Религиозную рубрику журнала «Москва» в 1-ом выпуске журнала за нынешний год завершает статья протоиерея Алексея Касатикова «Об истинной любви и фальшивой вакцинации». Автор статьи утверждает, что нежелание прививаться от коронавируса есть акт гордыни и проявление эгоизма, а приобретение фиктивных свидетельств о вакцинации – есть ложь, пагубный грех. Иначе говоря, протоиерей Алексей Касатиков даёт вакцинации религиозные (а не только медицинские) обоснования.

Он утверждает, что большинство вакцинированных людей не умирает. Но если дело обстоит так благополучно, всё же непонятно, почему результаты исследования Спутника V официально засекречены. Протоиерей Алексей Касатиков утверждает, что, прививаясь, каждый из нас избавляет ближнего от бессмысленной смерти. Но почему смерть от коронавируса более бессмысленна, нежели любая другая смерть? Человек вообще смертен. И можем ли мы отменить этот факт?

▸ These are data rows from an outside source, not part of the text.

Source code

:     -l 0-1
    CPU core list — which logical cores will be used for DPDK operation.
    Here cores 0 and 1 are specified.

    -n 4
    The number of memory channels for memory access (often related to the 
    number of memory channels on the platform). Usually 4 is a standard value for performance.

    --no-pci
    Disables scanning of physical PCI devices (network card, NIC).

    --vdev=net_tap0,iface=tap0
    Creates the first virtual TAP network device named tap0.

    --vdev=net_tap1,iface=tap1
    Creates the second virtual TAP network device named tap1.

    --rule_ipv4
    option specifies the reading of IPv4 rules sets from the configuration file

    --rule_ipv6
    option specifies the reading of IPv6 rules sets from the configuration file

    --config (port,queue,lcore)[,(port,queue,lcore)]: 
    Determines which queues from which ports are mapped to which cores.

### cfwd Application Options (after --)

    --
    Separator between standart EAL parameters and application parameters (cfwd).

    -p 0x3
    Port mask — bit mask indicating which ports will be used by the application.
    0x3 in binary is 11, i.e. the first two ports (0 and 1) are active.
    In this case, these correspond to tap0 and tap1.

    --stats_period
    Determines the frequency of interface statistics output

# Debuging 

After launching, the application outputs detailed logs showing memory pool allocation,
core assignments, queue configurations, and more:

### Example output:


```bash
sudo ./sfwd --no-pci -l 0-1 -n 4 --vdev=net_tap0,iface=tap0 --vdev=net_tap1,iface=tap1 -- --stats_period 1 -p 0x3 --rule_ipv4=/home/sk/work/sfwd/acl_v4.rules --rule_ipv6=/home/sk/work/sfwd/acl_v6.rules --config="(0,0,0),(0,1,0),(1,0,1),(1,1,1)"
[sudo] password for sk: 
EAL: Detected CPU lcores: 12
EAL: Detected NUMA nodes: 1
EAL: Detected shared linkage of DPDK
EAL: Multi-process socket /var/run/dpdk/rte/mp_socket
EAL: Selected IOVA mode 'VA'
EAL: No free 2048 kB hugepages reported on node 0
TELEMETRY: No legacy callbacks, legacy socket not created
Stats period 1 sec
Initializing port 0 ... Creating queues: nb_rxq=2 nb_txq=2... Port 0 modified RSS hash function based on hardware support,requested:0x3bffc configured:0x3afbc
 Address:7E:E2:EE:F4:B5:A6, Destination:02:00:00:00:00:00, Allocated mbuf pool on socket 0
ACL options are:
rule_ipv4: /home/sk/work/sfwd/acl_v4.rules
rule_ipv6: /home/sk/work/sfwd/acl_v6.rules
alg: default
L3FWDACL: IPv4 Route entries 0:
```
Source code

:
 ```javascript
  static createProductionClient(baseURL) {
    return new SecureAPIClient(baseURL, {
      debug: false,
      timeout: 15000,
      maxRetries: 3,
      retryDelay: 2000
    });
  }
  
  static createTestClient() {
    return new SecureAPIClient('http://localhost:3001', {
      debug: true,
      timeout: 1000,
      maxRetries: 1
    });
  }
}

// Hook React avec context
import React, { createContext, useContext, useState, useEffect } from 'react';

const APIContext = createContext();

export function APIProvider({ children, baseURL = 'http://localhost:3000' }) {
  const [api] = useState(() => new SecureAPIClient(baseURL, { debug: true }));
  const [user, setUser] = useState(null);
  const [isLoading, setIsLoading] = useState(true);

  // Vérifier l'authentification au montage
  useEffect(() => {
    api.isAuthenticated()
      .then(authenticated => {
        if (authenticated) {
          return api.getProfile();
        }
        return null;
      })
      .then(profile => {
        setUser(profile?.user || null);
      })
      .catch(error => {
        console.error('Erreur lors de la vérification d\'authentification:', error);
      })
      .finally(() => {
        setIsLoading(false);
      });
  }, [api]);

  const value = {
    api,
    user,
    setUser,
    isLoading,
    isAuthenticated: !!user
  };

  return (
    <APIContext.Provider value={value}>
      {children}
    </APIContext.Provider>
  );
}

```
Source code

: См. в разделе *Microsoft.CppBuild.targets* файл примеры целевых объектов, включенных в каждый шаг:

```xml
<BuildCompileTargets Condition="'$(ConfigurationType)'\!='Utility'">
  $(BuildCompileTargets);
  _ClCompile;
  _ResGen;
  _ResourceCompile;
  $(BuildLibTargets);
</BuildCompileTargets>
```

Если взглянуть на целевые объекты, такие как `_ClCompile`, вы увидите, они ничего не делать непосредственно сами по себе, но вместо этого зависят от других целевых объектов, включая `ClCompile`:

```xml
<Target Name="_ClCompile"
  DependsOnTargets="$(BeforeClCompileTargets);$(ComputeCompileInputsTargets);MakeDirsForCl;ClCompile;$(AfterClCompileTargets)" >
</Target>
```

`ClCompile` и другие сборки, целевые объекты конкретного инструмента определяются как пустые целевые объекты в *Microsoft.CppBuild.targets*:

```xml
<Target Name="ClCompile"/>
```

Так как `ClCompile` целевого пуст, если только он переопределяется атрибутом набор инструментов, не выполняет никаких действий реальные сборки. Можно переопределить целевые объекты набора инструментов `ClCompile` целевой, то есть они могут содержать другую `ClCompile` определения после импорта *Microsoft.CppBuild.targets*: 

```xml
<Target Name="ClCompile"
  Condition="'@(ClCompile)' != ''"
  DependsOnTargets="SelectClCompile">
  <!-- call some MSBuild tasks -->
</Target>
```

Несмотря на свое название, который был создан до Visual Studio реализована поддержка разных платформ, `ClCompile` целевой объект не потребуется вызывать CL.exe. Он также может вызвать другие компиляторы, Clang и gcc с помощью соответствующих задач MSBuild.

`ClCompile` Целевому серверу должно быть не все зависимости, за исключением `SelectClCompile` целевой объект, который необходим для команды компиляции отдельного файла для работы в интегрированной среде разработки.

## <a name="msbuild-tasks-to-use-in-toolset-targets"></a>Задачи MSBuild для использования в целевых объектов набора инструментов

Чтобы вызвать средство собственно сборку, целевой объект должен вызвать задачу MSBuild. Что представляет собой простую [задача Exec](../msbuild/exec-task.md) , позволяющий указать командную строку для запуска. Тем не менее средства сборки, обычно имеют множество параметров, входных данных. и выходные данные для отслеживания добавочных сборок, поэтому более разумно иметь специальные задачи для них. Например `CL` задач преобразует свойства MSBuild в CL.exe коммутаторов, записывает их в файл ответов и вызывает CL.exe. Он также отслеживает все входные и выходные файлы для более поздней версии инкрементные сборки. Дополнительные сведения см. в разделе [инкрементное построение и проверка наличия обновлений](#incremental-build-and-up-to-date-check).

Ни в коей мере не оспаривая религиозный авторитет протоиерея Александра Касатикова, всё же остаётся заключить, что в среде духовенства имеются разные точки зрения на коронавирус, и каждый решает, чью точку зрения принять, по своей религиозной совести и разумению.

Структура 1-го выпуска «Москвы» за нынешний год является троякой. Проза журнала написана в чеховских традициях и обращена к частному бытию, пусть и мыслимому на фоне истории или воспринимаемому в религиозных параметрах.

Поэзия журнала ориентирована на патриотическое начало. В ней воссоздаётся особый русский космос.

Литературная критика в журнале «Москва» является особой формой литературной мастерской, которая как бы прилагается к прозе и поэзии журнала. По существу, мы имеем дело с двумя художественными рубриками, которые сопровождаются литературно-критическим или научным приложением.

Третья рубрика 1-го выпуска «Москвы» за нынешний год – это публицистика. Частично она написана на литературном материале, частично – на историческом материале. Однако независимо от материала, публицистика «Москвы» посвящена судьбам страны. В журнале имеется также религиозная публицистика, которая обращает нас к неким константным смыслам журнала «Москва» в целом – к смыслам взаимоотношений человека и человечества, человека и его страны, человека и Бога.